The Iris Data Set contains three classes of 50 instances each, where each class refers to a type of iris plant. -
Kaggle
Inside Kaggle you’ll find all the code & data you need to do your data science work. Use over 50,000 public datasets and 400,000 public notebooks to conquer any analysis in no time. -
Kaggle – Titanic Survivor Data
This classic dataset includes training and testing data (to practice building models and seeing if they cross-validate) trying to predict whether people survived the Titanic disaster in 1912. -
Kaggle – World Happiness Data
This is a classic dataset for analysis. Over several years, it looks at national happiness and other data by country. It contains categorical and continuous data and has data nested within countries over time. -
Linear Regression Data Sets for Machine Learning
Here there are open linear regression datasets for free downloading. Some of the datasets include sample regression tasks to complete with the data. -
Project Implicit – Open Data for Implicit Racial Bias and More
Project Implicit was founded to foster the dissemination and application of implicit social cognition. The site contains many gigabytes of datasets looking at IAT data in psychology (fast, automatically learned associations with race, gender, etc.) and is an important repository of datasets for research in psychology.
Should I Trust This Data Source?
First, consider the overall reputation of the source for your data. At the end of the day, datasets are created by humans, and those humans may have specific agendas or biases that can translate through your work.
All the data sources we’ve listed here are reputable, but there are more sources for data that aren’t as reputable. The one caveat to our list here is that community-contributed collections, like data. world or GitHub, may vary in their quality. When in doubt about your data source’s reputation, compare it to similar sources that cover the same topic.
Is the Data Skewed?
Understanding how your dataset skews will help you choose the right data to analyze. It’s good to use visualizations to see how your dataset skews because it’s not always obvious by looking at the numbers alone.
For numeric columns, use a histogram to see which type of distribution each column has (normal, left, right, uniform, bimodal, etc.). Here’s a quick visualization of a few distributions you might see:
This visual understanding will help you avoid outliers and be aware of general trends as you perform your data analysis. Strict recommendations on what to do next depend on your dataset, but, overall, how it skews will provide a general idea of the data’s quality and hint at which columns to use in an analysis. You can then use this general idea to avoid misrepresenting your data.

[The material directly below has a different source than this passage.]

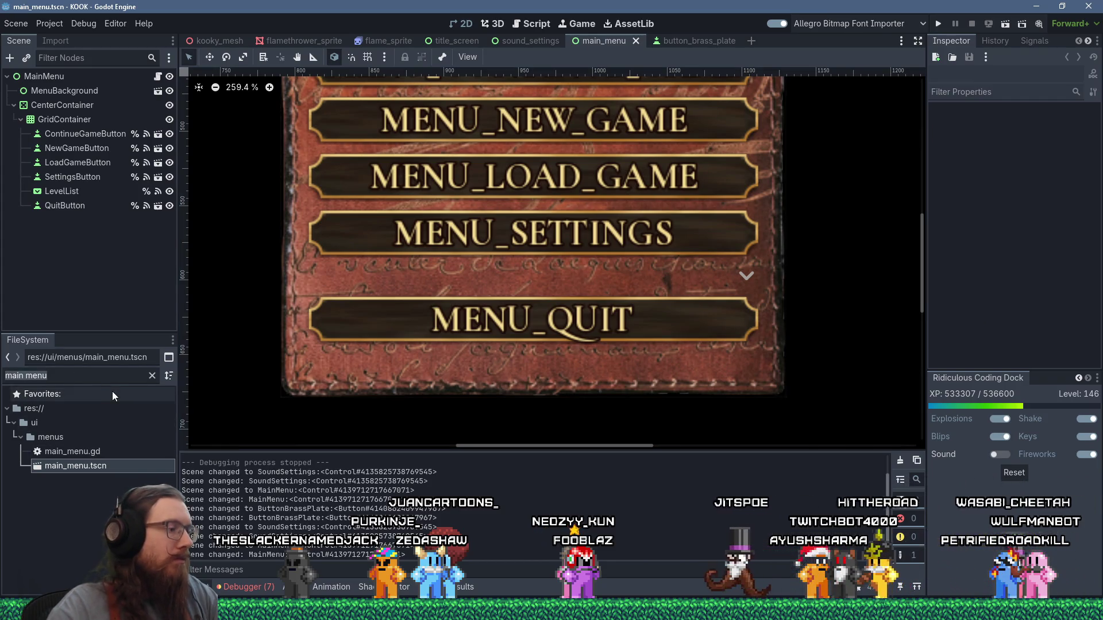
type("t")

For non-numeric columns, use a frequency table to check how many times a value appears. In particular, you might check if there is mostly one value present. If that’s the case, your analysis might be limited because the variety of values is small. Again, this is just to provide a general idea of data quality and indicate which relevant columns to use.

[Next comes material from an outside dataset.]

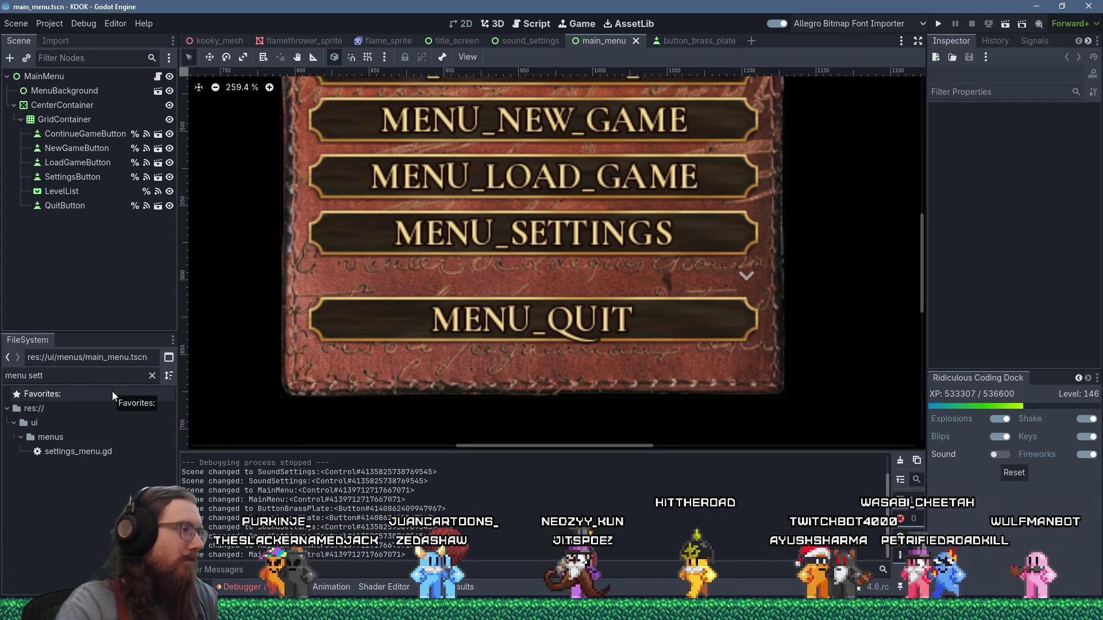
double_click(115, 451)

You can create these visuals and frequency tables within Excel or Google Sheets using CSVs, but you might want to look at a business intelligence (BI) tool for complex datasets.
Start Using Your Free Datasets
Once you have your data and are confident of its quality, it’s time to put it to work. You can go a long way with the likes of Excel, Google Sheets, and Google Data Studio, but if you want good practice for your data career, you should cut your teeth with the real deal: a BI platform like Chartio.
A BI platform will provide powerful data visualization capabilities for any dataset, from small CSVs to large datasets hosted in data warehouses, like Google BigQuery or Amazon Redshift. You can play with your data to create dashboards and even collaborate with others.